Besides, ABP is for n00bs. Squid -- with some general blocking rules -- keep ALL my browsers on ALL my machines ad-free.

Re:Slow News Day - WTF?

[eggy78]

I realize that maybe it's obnoxious for you, but I actually clicked over to /. from my RSS reader to view this post because it actually sounded pretty interesting and it's the kind of thing I wouldn't normally think about. There are a lot of really sharp people here and there have been times where I've spent a long while searching Google for just the right solution to come up with nothing, and then a week or two later somebody on /. has the perfect answer. I, for one, really appreciate this kind of post. Plus it's not like you can't skip over it. That's what I do with at least 30% of the stuff that shows up for me. Of course, you're welcome to your opinion; I just thought I'd say that you're not speaking on behalf of everyone. Unfortunately, I don't have any great advice for the OP because I came here to learn something cool!

Before it's stolen

[AlpineR]

Simple. Cover the message with black duct tape. Nobody sees the message and nobody bothers you.
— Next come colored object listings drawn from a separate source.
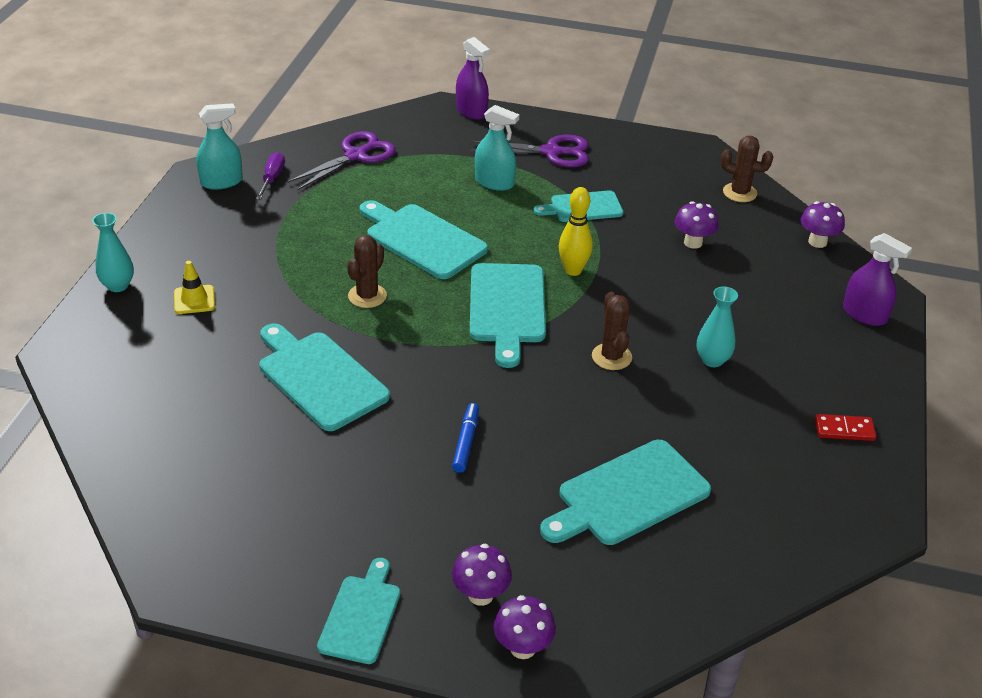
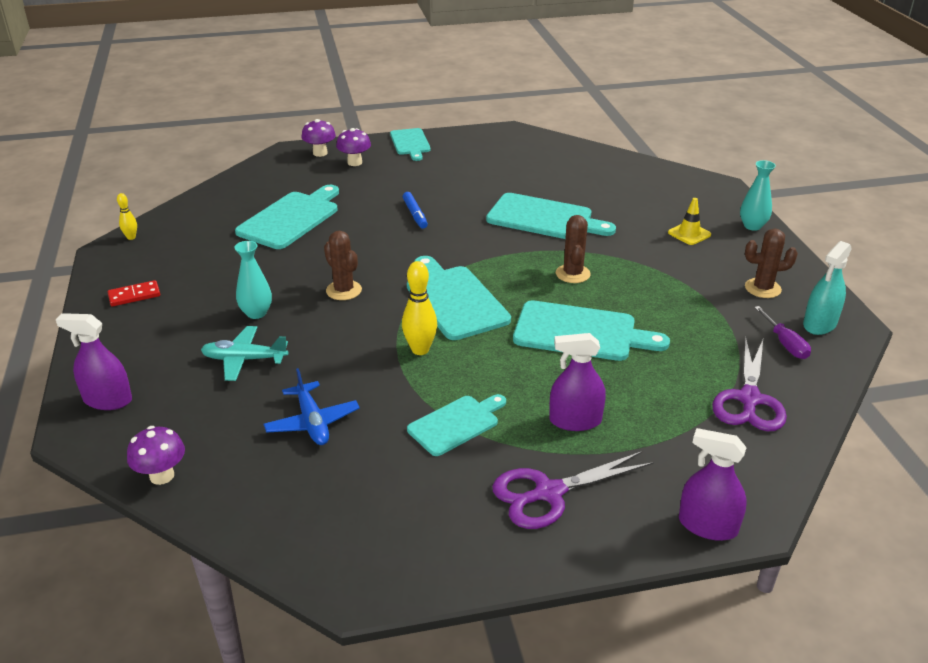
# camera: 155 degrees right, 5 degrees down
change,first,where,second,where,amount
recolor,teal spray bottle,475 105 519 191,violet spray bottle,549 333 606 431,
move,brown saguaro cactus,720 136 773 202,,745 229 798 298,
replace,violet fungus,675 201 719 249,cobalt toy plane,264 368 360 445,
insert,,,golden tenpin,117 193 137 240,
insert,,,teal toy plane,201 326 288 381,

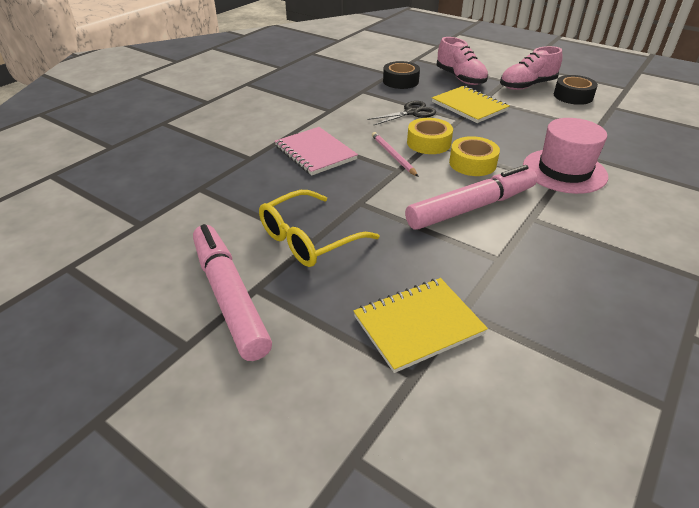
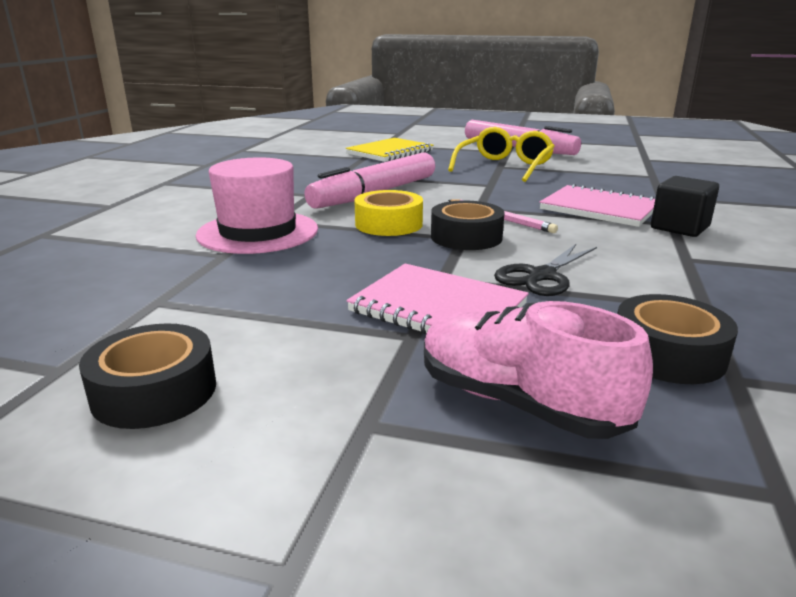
# camera: 160 degrees right, 15 degrees down
change,first,where,second,where,amount
delete,rosy shoe,500 46 562 90,,,
recolor,golden exercise book,432 86 509 123,rosy exercise book,346 263 529 334,
recolor,golden sticky tape,407 118 453 154,black sticky tape,431 201 505 250,
insert,,,black solid cube,651 176 719 237,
But when the thief peels off the tape, they are DOOMED.

Re:Whole Disk Encryption

[sexconker]

You often aren't able to run a live disc on any sort of public PC. Either there's no disc drive, you don't have access to the boot menu/bios, or you simply don't have physical access to the machine.

Either way, running from a live disc and a flash drive won't secure shit. For all you know there could be a hardware keylogger. For all you know there's some guy in the back room watching split video signals from all the machines in the coffee shop. If you're going to be paranoid, at least be paranoid.